Apply self-regulation and accept feedback
You have to be able to monitor yourself and your efforts to make sure they are actually worthwhile. You must also be able to accept criticism and be able to act upon it.
Use and value renewable resources and services
The simpler and more natural your methods and systems of living are the easy it will be to live up to permaculture standards. Using renewable energy and perennial plantings will enhance your resources with cost effective solutions that take care of themselves.
Produce no waste
Everything must be saved, reduced and recycled so that nothing is wasted. Becoming familiar with composting methods and what is compostable is a great start. You can follow up by breaking old habits try to use reusable shopping bags and using old jars to store dried bulk goods.
Design from patterns to details
This is basically telling you to use the patterns present in nature to help you with the layouts of your permaculture plantings. You don’t want to get caught up in the details of what you are doing and instead you should follow basic sound methods that have been proven successful. By following basic sustainable patterns the details of the project will fill themselves in.
Integrate rather than segregate
Don’t be afraid to mix and match your plants together so they can form mutually beneficial relationships. A perfect example of this is interplanting fruit trees and berry plants together so you can grow two perennial crops in one plot.
Use small and slow solutions
Big changes can be hard to manage and accomplish. By going with small changes you can more easily use local resources and keep what you change more sustainable. A good example of this is continuous mulching of your gardens. By adding small amounts of mulch often you will slowly choke out weeds while at the same time improve the health of your soil and plants.
Use and value diversity
By using many different types of plants you will reduce your dependence on a specific species. This will leave you better able to deal with poor harvests in one area but perhaps better harvests in another
Use edges and value the marginal
The margins of areas are often some of the most fertile and diverse areas of a piece of land. You will be surprised how useful little niches and edges of fields can be when approached in a new light.

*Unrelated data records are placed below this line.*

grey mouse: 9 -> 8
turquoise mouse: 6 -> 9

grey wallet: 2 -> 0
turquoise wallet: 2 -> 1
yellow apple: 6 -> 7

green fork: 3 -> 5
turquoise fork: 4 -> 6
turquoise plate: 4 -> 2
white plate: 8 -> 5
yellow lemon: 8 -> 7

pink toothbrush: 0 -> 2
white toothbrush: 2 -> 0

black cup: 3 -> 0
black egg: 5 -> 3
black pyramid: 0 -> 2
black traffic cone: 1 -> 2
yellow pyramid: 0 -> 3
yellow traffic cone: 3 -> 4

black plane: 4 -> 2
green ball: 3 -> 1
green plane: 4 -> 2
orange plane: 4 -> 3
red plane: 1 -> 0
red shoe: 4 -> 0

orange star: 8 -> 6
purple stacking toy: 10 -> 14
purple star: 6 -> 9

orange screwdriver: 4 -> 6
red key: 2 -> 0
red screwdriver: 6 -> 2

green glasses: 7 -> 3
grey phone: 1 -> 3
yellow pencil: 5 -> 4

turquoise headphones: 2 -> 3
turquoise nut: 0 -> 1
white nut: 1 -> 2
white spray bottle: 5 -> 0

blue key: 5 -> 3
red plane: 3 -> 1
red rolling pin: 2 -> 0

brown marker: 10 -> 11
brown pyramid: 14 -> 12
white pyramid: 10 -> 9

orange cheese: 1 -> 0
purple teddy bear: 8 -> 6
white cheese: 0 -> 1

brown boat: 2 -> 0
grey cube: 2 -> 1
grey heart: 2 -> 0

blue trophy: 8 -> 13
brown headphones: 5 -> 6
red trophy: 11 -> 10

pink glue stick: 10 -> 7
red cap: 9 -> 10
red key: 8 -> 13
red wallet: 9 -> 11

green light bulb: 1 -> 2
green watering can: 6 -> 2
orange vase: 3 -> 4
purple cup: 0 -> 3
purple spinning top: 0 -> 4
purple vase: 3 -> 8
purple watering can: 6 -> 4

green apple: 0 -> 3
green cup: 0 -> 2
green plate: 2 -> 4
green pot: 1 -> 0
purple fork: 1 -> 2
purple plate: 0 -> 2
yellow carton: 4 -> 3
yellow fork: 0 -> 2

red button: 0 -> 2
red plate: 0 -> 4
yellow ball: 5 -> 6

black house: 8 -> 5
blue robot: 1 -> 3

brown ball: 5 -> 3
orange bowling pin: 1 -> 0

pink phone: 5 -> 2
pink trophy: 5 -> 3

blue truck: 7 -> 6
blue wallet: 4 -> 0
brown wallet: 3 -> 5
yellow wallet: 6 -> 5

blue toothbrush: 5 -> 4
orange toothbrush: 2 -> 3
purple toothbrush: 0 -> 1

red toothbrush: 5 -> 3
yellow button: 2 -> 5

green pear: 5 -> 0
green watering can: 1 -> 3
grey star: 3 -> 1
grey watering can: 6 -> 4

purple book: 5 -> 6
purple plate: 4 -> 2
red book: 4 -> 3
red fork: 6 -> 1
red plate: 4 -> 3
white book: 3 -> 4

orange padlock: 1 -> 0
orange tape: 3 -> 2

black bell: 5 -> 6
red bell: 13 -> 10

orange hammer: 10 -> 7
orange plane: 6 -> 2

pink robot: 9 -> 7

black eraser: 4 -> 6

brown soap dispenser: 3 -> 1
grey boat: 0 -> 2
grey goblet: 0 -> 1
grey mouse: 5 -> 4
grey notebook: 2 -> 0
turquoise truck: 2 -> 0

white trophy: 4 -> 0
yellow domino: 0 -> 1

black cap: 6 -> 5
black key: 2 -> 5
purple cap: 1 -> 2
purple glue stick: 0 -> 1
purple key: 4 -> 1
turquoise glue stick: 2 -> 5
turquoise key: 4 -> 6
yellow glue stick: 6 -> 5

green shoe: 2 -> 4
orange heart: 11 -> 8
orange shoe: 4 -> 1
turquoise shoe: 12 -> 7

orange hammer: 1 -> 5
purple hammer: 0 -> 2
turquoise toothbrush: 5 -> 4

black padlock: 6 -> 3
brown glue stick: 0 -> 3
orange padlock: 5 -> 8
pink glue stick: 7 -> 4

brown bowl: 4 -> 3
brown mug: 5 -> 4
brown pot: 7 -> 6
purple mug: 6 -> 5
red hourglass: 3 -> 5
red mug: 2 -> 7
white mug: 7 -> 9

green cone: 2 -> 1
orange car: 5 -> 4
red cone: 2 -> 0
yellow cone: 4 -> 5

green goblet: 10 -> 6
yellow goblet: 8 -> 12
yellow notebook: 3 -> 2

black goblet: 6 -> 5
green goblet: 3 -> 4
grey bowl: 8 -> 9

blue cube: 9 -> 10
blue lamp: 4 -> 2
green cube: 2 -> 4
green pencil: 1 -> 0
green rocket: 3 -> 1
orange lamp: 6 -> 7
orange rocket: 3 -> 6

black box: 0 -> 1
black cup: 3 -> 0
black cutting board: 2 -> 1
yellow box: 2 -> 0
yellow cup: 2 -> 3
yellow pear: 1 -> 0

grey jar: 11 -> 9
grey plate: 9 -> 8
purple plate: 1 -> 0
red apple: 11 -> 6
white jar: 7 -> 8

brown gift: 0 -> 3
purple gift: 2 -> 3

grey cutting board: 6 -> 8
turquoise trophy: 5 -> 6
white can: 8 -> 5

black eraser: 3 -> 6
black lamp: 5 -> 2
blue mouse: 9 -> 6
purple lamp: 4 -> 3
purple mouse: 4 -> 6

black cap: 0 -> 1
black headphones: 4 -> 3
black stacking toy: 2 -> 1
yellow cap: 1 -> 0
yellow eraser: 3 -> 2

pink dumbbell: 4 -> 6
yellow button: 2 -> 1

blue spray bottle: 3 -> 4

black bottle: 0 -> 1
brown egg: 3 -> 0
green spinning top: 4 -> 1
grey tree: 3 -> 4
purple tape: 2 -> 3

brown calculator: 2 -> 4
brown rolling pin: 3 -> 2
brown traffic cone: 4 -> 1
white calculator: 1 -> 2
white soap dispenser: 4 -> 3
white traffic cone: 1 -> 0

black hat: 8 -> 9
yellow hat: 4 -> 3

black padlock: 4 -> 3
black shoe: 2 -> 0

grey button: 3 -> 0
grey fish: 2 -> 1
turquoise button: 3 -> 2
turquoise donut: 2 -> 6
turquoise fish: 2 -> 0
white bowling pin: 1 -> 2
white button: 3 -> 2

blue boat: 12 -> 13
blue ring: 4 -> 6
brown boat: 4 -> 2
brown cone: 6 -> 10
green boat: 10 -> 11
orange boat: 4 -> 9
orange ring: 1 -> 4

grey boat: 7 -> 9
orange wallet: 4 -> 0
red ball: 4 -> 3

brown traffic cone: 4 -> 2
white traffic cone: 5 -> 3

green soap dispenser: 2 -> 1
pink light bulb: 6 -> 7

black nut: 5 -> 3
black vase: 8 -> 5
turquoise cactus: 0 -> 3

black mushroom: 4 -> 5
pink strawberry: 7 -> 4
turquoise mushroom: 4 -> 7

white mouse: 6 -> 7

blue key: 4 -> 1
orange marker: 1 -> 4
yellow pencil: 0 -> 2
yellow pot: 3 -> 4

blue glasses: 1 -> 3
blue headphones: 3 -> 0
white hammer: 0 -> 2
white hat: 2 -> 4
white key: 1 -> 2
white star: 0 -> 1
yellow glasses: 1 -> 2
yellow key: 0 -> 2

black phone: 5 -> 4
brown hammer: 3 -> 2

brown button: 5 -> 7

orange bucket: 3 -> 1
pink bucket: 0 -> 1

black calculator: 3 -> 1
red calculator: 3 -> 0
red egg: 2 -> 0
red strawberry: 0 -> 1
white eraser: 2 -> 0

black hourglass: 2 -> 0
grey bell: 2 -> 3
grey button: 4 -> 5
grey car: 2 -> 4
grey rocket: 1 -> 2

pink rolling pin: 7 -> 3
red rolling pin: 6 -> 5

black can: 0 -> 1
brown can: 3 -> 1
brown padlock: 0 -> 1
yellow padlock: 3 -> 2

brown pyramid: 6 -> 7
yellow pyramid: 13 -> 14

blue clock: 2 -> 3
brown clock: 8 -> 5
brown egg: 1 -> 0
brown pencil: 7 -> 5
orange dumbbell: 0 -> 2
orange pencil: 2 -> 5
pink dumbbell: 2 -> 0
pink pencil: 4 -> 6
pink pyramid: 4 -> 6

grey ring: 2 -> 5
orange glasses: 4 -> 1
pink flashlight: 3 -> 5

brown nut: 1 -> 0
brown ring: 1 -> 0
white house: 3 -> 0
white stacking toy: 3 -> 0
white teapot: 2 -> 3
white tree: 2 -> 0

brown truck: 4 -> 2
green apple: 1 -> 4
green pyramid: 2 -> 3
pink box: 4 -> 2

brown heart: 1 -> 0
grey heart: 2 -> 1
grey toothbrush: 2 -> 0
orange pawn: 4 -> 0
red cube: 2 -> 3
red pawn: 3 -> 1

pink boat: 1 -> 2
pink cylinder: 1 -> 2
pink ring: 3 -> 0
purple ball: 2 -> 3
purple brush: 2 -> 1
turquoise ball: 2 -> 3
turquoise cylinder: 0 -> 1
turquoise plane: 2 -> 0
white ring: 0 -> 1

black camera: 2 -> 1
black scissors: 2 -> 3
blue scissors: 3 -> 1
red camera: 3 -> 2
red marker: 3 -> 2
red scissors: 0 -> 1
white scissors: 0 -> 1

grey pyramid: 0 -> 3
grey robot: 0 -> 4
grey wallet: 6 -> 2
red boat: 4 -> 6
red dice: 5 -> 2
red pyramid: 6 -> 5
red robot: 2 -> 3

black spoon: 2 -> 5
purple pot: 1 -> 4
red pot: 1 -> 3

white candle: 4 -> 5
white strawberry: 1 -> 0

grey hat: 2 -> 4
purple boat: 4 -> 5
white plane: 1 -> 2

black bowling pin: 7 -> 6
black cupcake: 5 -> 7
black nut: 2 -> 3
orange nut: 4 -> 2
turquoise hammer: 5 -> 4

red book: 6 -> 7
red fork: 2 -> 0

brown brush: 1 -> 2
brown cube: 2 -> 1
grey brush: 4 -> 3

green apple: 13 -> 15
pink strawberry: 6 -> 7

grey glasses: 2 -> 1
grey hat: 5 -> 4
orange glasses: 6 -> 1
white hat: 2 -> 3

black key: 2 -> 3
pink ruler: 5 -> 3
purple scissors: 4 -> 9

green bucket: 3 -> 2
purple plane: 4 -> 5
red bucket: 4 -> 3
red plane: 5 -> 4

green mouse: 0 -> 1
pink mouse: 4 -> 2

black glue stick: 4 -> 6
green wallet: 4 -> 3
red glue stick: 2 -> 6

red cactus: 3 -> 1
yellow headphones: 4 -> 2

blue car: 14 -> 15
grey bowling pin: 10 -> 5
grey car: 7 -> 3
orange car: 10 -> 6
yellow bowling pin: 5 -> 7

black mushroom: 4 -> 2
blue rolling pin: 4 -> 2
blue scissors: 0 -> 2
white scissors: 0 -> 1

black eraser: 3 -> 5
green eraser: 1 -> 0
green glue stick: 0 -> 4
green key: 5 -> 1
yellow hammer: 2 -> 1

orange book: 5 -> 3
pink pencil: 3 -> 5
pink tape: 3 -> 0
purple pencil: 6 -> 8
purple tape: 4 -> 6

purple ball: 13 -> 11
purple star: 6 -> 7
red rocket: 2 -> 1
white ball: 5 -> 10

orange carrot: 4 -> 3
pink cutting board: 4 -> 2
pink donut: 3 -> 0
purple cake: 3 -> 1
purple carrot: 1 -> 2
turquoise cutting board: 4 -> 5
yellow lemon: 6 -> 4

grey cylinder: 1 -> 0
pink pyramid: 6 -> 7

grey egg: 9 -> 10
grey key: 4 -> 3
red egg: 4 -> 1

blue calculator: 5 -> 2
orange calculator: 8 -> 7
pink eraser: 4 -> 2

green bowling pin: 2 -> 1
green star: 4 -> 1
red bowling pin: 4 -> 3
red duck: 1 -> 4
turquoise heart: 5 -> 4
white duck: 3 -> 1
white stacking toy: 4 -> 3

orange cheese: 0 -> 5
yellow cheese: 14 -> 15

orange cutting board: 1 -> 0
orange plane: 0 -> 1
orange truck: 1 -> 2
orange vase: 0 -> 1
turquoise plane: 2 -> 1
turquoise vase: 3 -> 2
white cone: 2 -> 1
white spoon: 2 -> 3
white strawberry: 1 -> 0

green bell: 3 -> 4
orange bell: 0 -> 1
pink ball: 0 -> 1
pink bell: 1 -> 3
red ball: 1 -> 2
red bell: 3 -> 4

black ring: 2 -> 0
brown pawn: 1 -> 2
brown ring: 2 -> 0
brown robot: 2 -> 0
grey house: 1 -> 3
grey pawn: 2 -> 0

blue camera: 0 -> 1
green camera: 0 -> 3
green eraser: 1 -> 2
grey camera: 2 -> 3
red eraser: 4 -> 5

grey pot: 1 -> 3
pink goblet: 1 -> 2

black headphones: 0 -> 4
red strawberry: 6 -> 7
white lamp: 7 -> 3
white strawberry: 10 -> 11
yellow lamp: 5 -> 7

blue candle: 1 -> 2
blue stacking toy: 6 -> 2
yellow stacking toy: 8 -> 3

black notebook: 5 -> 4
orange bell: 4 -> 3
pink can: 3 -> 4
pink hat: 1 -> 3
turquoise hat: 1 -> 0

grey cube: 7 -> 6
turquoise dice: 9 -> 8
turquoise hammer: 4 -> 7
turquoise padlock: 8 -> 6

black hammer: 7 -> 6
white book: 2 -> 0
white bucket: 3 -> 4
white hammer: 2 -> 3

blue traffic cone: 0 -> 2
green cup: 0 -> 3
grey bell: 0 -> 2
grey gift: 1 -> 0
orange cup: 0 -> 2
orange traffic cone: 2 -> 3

Creatively use and respond to change
Flexibility is key to a permaculture landscape. You have to be able to adjust to changing circumstances and make them work to your benefit. A example of this would be finding a piece of ground wetter or drier than you expected. You will probably have to change up what you were planning on putting there once you get a better idea what the soil is like.
Permaculture design is going to become a critical part of the new green and sustainable future. It will because without smarter design and better use of space than we currently have we could find ourselves without very basic items like food and water.
This ability to create green space, provide recreation and grow food in one location is going to be a key factor for the future of the human race. Without the improvements in growing food that can come from a permaculture mindset we will continue to degrade and loose soil at a rate of around 7,400,000 acres or the size of Maryland and Delaware combined every year.
But with a well designed permaculture system we can grow lots of food without sacrificing the soil to the plow and causing erosion. We can bring food security back to nations that have lost it because of the so called “advancements” in industrial agriculture. With permaculture we can feed the hungry, generate economic activity and bring green space back to cities. So much can be done with permaculture and its design principles. Just around your house you can find ways to enhance your landscaping to provide some permaculture basics. Adding fruit trees and berry plants to take advantage of those hard to use edges of your property will not only provide you with food but also some beautiful low maintenance landscaping.